**Data records:**

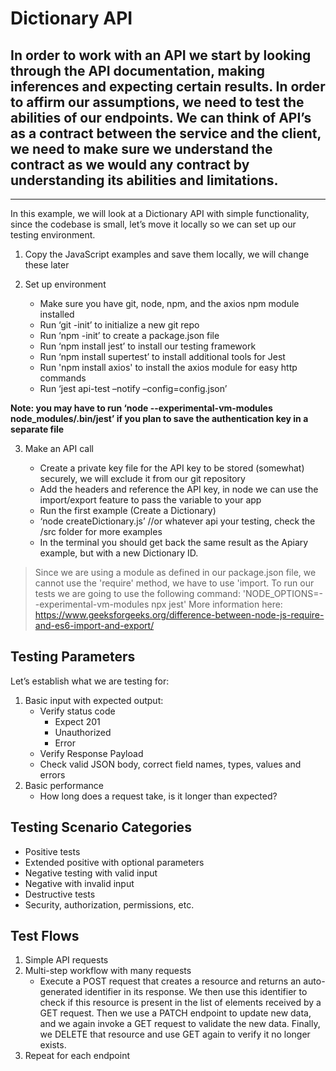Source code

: # Dictionary API

## In order to work with an API we start by looking through the API documentation, making inferences and expecting certain results. In order to affirm our assumptions, we need to test the abilities of our endpoints. We can think of API’s as a contract between the service and the client, we need to make sure we understand the contract as we would any contract by understanding its abilities and limitations.
***
In this example, we will look at a Dictionary API with simple functionality, since the codebase is small, let’s move it locally so we can set up our testing environment.

1.	Copy the JavaScript examples and save them locally, we will change these later
2.	Set up environment

    -	Make sure you have git, node, npm, and the axios npm module installed
    -	Run ‘git -init’ to initialize a new git repo
    -	Run ‘npm -init’ to create a package.json file
    -	Run ‘npm install jest’ to install our testing framework
    - Run ‘npm install supertest’ to install additional tools for Jest
    - Run 'npm install axios' to install the axios module for easy http commands
    - Run ‘jest api-test –notify –config=config.json’

**Note: you may have to run ‘node --experimental-vm-modules node_modules/.bin/jest’ if you plan to save the authentication key in a separate file**

3.	Make an API call
  
    - Create a private key file for the API key to be stored (somewhat) securely, we will exclude it from our git repository
    - Add the headers and reference the API key, in node we can use the import/export feature to pass the variable to your app
    - Run the first example (Create a Dictionary)
    - ‘node createDictionary.js’ //or whatever api your testing, check the /src folder for more examples
    - In the terminal you should get back the same result as the Apiary example, but with a new Dictionary ID.

> Since we are using a module as defined in our package.json file, we cannot use the 'require' method, we have to use 'import.
> To run our tests we are going to use the following command: 'NODE_OPTIONS=--experimental-vm-modules npx jest'
> More information here: https://www.geeksforgeeks.org/difference-between-node-js-require-and-es6-import-and-export/

## Testing Parameters

Let’s establish what we are testing for:

1.	Basic input with expected output:
    - Verify status code
        - Expect 201
        - Unauthorized
        - Error
    - Verify Response Payload
    - Check valid JSON body, correct field names, types, values and errors
2.	Basic performance
    - How long does a request take, is it longer than expected?
    
## Testing Scenario Categories
  - Positive tests
  - Extended positive with optional parameters
  - Negative testing with valid input
  - Negative with invalid input
  - Destructive tests
  - Security, authorization, permissions, etc.

## Test Flows
1.	Simple API requests
2.	Multi-step workflow with many requests
    - Execute a POST request that creates a resource and returns an auto-generated identifier in its response. We then use this identifier to check if this resource is present in the list of elements received by a GET request. Then we use a PATCH endpoint to update new data, and we again invoke a GET request to validate the new data. Finally, we DELETE that resource and use GET again to verify it no longer exists.
3.	Repeat for each endpoint
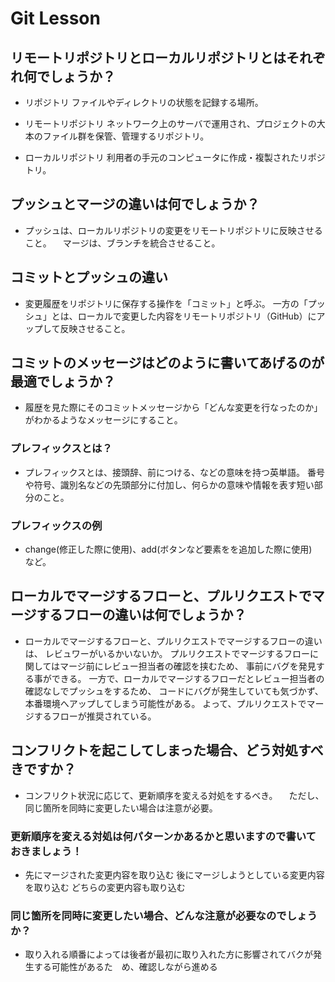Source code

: # Git Lesson

## リモートリポジトリとローカルリポジトリとはそれぞれ何でしょうか？

- リポジトリ
ファイルやディレクトリの状態を記録する場所。

- リモートリポジトリ
ネットワーク上のサーバで運用され、プロジェクトの大本のファイル群を保管、管理するリポジトリ。

- ローカルリポジトリ
利用者の手元のコンピュータに作成・複製されたリポジトリ。


## プッシュとマージの違いは何でしょうか？

- プッシュは、ローカルリポジトリの変更をリモートリポジトリに反映させること。
　マージは、ブランチを統合させること。


## コミットとプッシュの違い

- 変更履歴をリポジトリに保存する操作を「コミット」と呼ぶ。
 一方の「プッシュ」とは、ローカルで変更した内容をリモートリポジトリ（GitHub）にアップして反映させること。


## コミットのメッセージはどのように書いてあげるのが最適でしょうか？

- 履歴を見た際にそのコミットメッセージから「どんな変更を行なったのか」がわかるようなメッセージにすること。

### プレフィックスとは？

- プレフィックスとは、接頭辞、前につける、などの意味を持つ英単語。
  番号や符号、識別名などの先頭部分に付加し、何らかの意味や情報を表す短い部分のこと。

### プレフィックスの例

- change(修正した際に使用)、add(ボタンなど要素をを追加した際に使用)　など。
　

## ローカルでマージするフローと、プルリクエストでマージするフローの違いは何でしょうか？

- ローカルでマージするフローと、プルリクエストでマージするフローの違いは、
レビュワーがいるかいないか。
プルリクエストでマージするフローに関してはマージ前にレビュー担当者の確認を挟むため、
事前にバグを発見する事ができる。
一方で、ローカルでマージするフローだとレビュー担当者の確認なしでプッシュをするため、
コードにバグが発生していても気づかず、本番環境へアップしてしまう可能性がある。
よって、プルリクエストでマージするフローが推奨されている。


## コンフリクトを起こしてしまった場合、どう対処すべきですか？

- コンフリクト状況に応じて、更新順序を変える対処をするべき。
　ただし、同じ箇所を同時に変更したい場合は注意が必要。

### 更新順序を変える対処は何パターンかあるかと思いますので書いておきましょう！

- 先にマージされた変更内容を取り込む
  後にマージしようとしている変更内容を取り込む
  どちらの変更内容も取り込む

### 同じ箇所を同時に変更したい場合、どんな注意が必要なのでしょうか？

- 取り入れる順番によっては後者が最初に取り入れた方に影響されてバクが発生する可能性があるた　め、確認しながら進める
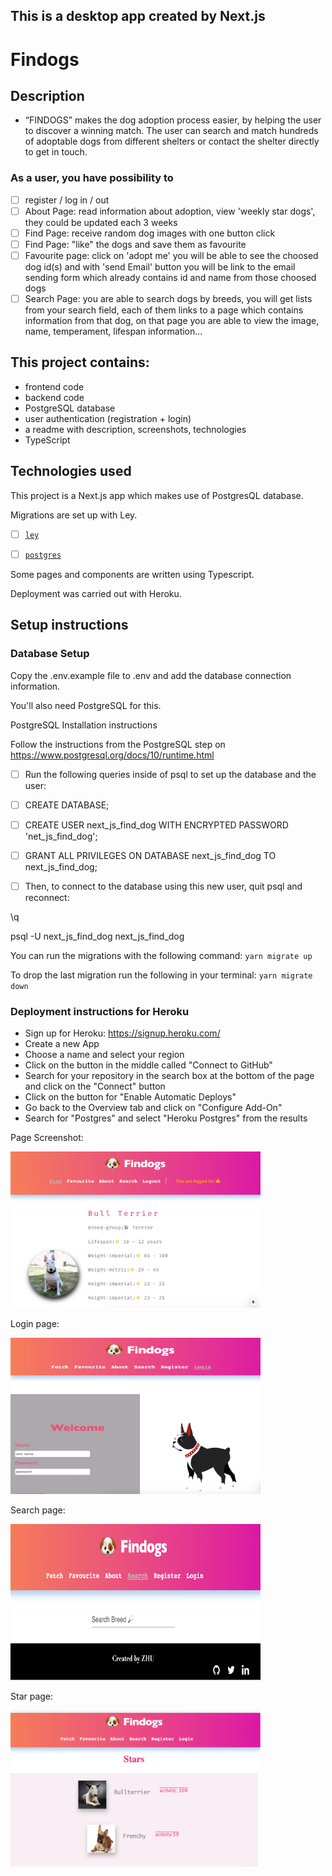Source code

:## This is a desktop app created by Next.js

# Findogs

## Description

- “FINDOGS” makes the dog adoption process easier, by helping the user to discover a winning match. The user can search and match hundreds of adoptable dogs from different shelters or contact the shelter directly to get in touch.

### As a user, you have possibility to

- [ ] register / log in / out
- [ ] About Page: read information about adoption, view 'weekly star dogs', they could be updated each 3 weeks
- [ ] Find Page: receive random dog images with one button click
- [ ] Find Page: "like" the dogs and save them as favourite
- [ ] Favourite page: click on 'adopt me' you will be able to see the choosed dog id(s) and with 'send Email' button you will be link to the email sending form which already contains id and name from those choosed dogs
- [ ] Search Page: you are able to search dogs by breeds, you will get lists from your search field, each of them links to a page which contains information from that dog, on that page you are able to view the image, name, temperament, lifespan information...

## This project contains:

- frontend code
- backend code
- PostgreSQL database
- user authentication (registration + login)
- a readme with description, screenshots, technologies
- TypeScript

## Technologies used

This project is a Next.js app which makes use of PostgresQL database.

Migrations are set up with Ley.

- [ ] [`ley`](https://github.com/lukeed/ley)

- [ ] [`postgres`](https://www.npmjs.com/package/postgres)

Some pages and components are written using Typescript.

Deployment was carried out with Heroku.

## Setup instructions

### Database Setup

Copy the .env.example file to .env and add the database connection information.

You'll also need PostgreSQL for this.

PostgreSQL Installation instructions

Follow the instructions from the PostgreSQL step on https://www.postgresql.org/docs/10/runtime.html

- [ ] Run the following queries inside of psql to set up the database and the user:

- [ ] CREATE DATABASE;

- [ ] CREATE USER next_js_find_dog WITH ENCRYPTED PASSWORD 'net_js_find_dog';

- [ ] GRANT ALL PRIVILEGES ON DATABASE next_js_find_dog TO next_js_find_dog;

- [ ] Then, to connect to the database using this new user, quit psql and reconnect:

\q

psql -U next_js_find_dog next_js_find_dog

You can run the migrations with the following command:
`yarn migrate up`

To drop the last migration run the following in your terminal:
`yarn migrate down`

### Deployment instructions for Heroku

- Sign up for Heroku: https://signup.heroku.com/
- Create a new App
- Choose a name and select your region
- Click on the button in the middle called "Connect to GitHub"
- Search for your repository in the search box at the bottom of the page and click on the "Connect" button
- Click on the button for "Enable Automatic Deploys"
- Go back to the Overview tab and click on "Configure Add-On"
- Search for "Postgres" and select "Heroku Postgres" from the results

Page Screenshot:

<img src="/public/findogs.png" width="400" height="250">

Login page:

<img src="/public/findogs-login.png" width="400" height="250">

Search page:

<img src="/public/findogs-search.png" width="400" height="250">

Star page:

<img src="/public/findogs-star.png" width="400" height="250">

**What the task asks:**
Copy everything in the entries above from the line containing "### プレフィックスの例" down to the line containing "- [ ] Search", both lines included, and leave out the pictures.

**Response:**
### プレフィックスの例

- change(修正した際に使用)、add(ボタンなど要素をを追加した際に使用)　など。
　

## ローカルでマージするフローと、プルリクエストでマージするフローの違いは何でしょうか？

- ローカルでマージするフローと、プルリクエストでマージするフローの違いは、
レビュワーがいるかいないか。
プルリクエストでマージするフローに関してはマージ前にレビュー担当者の確認を挟むため、
事前にバグを発見する事ができる。
一方で、ローカルでマージするフローだとレビュー担当者の確認なしでプッシュをするため、
コードにバグが発生していても気づかず、本番環境へアップしてしまう可能性がある。
よって、プルリクエストでマージするフローが推奨されている。


## コンフリクトを起こしてしまった場合、どう対処すべきですか？

- コンフリクト状況に応じて、更新順序を変える対処をするべき。
　ただし、同じ箇所を同時に変更したい場合は注意が必要。

### 更新順序を変える対処は何パターンかあるかと思いますので書いておきましょう！

- 先にマージされた変更内容を取り込む
  後にマージしようとしている変更内容を取り込む
  どちらの変更内容も取り込む

### 同じ箇所を同時に変更したい場合、どんな注意が必要なのでしょうか？

- 取り入れる順番によっては後者が最初に取り入れた方に影響されてバクが発生する可能性があるた　め、確認しながら進める
Source code

:## This is a desktop app created by Next.js

# Findogs

## Description

- “FINDOGS” makes the dog adoption process easier, by helping the user to discover a winning match. The user can search and match hundreds of adoptable dogs from different shelters or contact the shelter directly to get in touch.

### As a user, you have possibility to

- [ ] register / log in / out
- [ ] About Page: read information about adoption, view 'weekly star dogs', they could be updated each 3 weeks
- [ ] Find Page: receive random dog images with one button click
- [ ] Find Page: "like" the dogs and save them as favourite
- [ ] Favourite page: click on 'adopt me' you will be able to see the choosed dog id(s) and with 'send Email' button you will be link to the email sending form which already contains id and name from those choosed dogs
- [ ] Search Page: you are able to search dogs by breeds, you will get lists from your search field, each of them links to a page which contains information from that dog, on that page you are able to view the image, name, temperament, lifespan information...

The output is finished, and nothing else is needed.